Offering two rapes, masturbation and a tabloid hack eating a baby is a surefire way for a playwright to draw attention to her first full-length work.
Blasted, by Sarah Kane, 23, which opened at the Royal Court's Theatre Upstairs in London this week, has bitterly divided the critics.
While the play's supporters proclaim Ms Kane's work a magnificent, dark vision of the late 20th century and an honest and brave portrayal of human brutality, the Daily Telegraph's critic Charles Spencer claims graphic sex scenes and gratuitous violence almost made hardened critics throw up.
At one point in the play, the journalist is raped by a soldier who then sucks out his eyes and eats them.
Yesterday, James Macdonald, Blasted's director, defended the play - which focuses on an abusive relationship against the background of war - as a "deeply moral and compassionate" piece of writing by a playwright of great promise.
But for Jack Tinker, theatre critic of the Daily Mail, the experience obviously proved hugely traumatic.
Yesterday he confided that found Ms Kane's budding talent so utterly and entirely disgusting that he had been driven, finally, into the arms of "Disgusted of Tunbridge Wells".
Mr Tinker suggested that the reason only one person left the 65-seat theatre during the performance was that the British were too polite and stoical to do anything but grin and bear it.
The onslaught continued in yesterday's London Evening Standard when Nick Curtis condemned Blasted for its "sheer, unadulterated brutalism".
But stage buggery and cannibalism have not raised an eyebrow at the Royal Court, where the championing of new work by young writers has always meant risking a little controversy.
A spokeswoman for the theatre said she could not see what all the fuss was about.
"We had an equally violent play on here before Christmas about women muggers and there was scarcely a ripple. This has to be seen in context. This is the seventh in a series of 11 plays by new writers all under the age of 30.
"I have not seen anyone walk out of Blasted but I have never had so many calls about a play. There have been more inquiries about this than there were when it was announced that the Young Vic was closing. That shows the inversion of values."

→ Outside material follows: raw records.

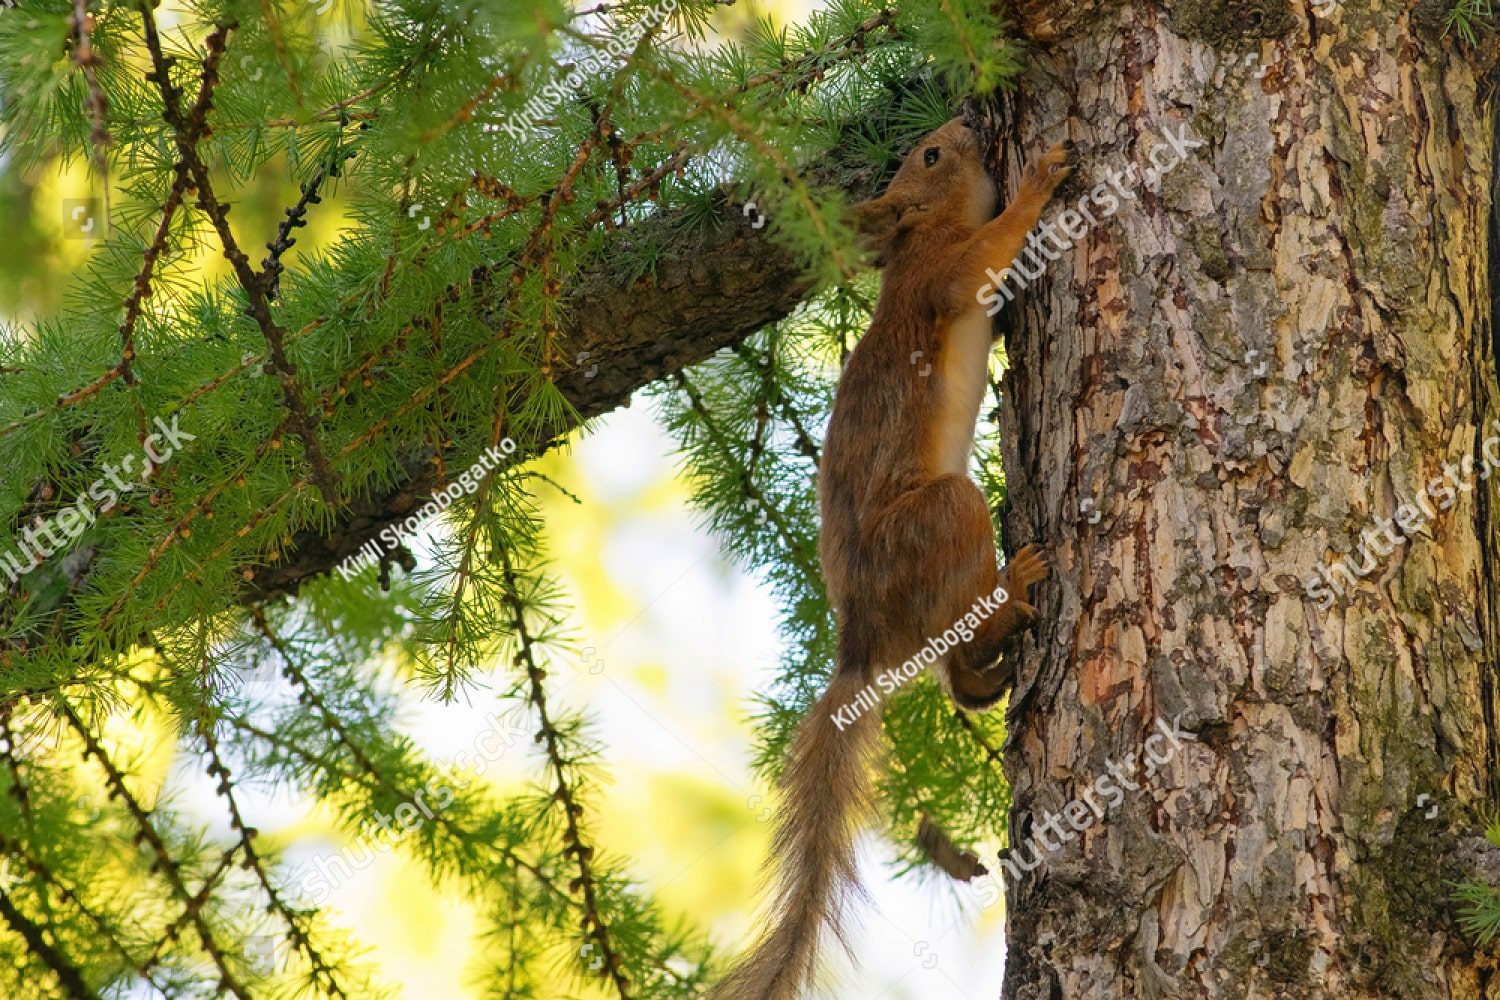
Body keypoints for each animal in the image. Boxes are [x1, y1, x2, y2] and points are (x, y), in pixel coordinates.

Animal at [711, 118, 1073, 1000]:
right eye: (931, 157)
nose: (969, 120)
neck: (919, 238)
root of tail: (861, 642)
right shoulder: (946, 275)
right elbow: (993, 249)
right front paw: (1039, 182)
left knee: (953, 663)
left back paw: (986, 668)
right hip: (946, 517)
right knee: (963, 613)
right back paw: (1015, 587)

David Benedict, of the Independent, said criticism had come from predictable quarters. "We were in the bar before we saw it and we all knew which critics wouldn't like it, It is horrifying but I thought it was wonderful. It is astonishingly controlled, meticulous and brave. You could have heard a pin drop."
Mel Kenyon, Ms Kane's agent, said yesterday that the playwright had been overwhelmed by the "vehemence" of the criticism.
"Clearly a play that looks at violence in a de-glamourised way is going to be shocking. She is linking violence on a personal, social and political level."
Like Ms Kenyon, the Royal Court clearly considers Ms Kane worth investing in. The theatre has already commissioned another work due for completion in two months. Yesterday Ms Kenyon would only say that the second work was at an "embryonic" stage.
Blasted is already playing to full houses, and as Ms Kane's agents - who once represented Joe Orton - know, a touch of controversy should keep the punters coming in.
If history is anything to go by, Blasted, like Orton's once-controversial Entertaining Mr Sloane and What the Butler Saw, might yet find itself on the school syllabus or playing at the National Theatre.